Year-on-year declines in the second half of the year are due to unusually high numbers for the same period last year, but volumes remain high.
“Cargo volume is expected to remain high as we head into the peak shipping season, and it is essential that all ports continue to operate with minimal disruption,” said NRF vice president for supply chain and customs policy, Jonathan Gold.
“Supply chain challenges will continue throughout the remainder of the year, and it is particularly important that labor and management at West Coast ports remain at the bargaining table and reach an agreement,” he added.

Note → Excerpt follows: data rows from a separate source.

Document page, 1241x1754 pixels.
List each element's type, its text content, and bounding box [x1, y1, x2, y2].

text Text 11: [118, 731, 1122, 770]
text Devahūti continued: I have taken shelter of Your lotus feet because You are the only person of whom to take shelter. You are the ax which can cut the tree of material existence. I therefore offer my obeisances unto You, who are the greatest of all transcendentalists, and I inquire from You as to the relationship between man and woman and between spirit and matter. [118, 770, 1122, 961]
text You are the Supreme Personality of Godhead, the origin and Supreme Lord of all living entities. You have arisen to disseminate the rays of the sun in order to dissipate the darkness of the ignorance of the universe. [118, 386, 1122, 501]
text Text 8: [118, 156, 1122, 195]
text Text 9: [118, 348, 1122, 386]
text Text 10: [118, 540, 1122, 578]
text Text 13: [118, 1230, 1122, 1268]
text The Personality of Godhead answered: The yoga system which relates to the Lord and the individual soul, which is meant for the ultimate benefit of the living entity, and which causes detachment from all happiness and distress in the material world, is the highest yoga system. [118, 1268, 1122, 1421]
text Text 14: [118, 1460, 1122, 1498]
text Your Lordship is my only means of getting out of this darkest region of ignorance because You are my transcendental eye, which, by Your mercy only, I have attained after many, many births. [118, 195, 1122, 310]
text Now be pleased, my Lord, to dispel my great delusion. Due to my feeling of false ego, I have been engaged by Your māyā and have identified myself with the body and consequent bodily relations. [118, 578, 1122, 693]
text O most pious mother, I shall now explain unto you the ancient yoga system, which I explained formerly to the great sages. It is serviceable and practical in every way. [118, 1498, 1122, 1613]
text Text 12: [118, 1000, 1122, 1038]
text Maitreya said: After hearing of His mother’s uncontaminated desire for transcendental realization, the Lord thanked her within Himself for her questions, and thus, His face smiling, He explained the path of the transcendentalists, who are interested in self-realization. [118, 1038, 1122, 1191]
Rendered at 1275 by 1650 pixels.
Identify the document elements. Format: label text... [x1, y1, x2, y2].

The contract between the International Longshore and Warehouse Union and the Pacific Maritime Association expired on the first day of the month, but cargo operations continue.
The previous week, NRF and more than 150 groups wrote to President Biden, asking the administration to work with both sides to avoid disruption.
The slowdown in cargo from Chinese factories closure due to Covid-19 has given ports an opportunity to clear accumulated congestion, increasing activity.
In addition, retailers importing seasonal goods and other goods early to avoid any problems related to contract negotiations may also have contributed to the volume.
“Congestion of ships waiting to berth on the West Coast has eased, and we expect to see the same on the East Coast as carriers begin to return to their normal patterns of port calls,” said Hackett Associates founder, Ben Hackett, who went on to note that “After a short period of decline, freight rates are on the rise again as congestion in Europe and idle vessels there take capacity out of circulation.”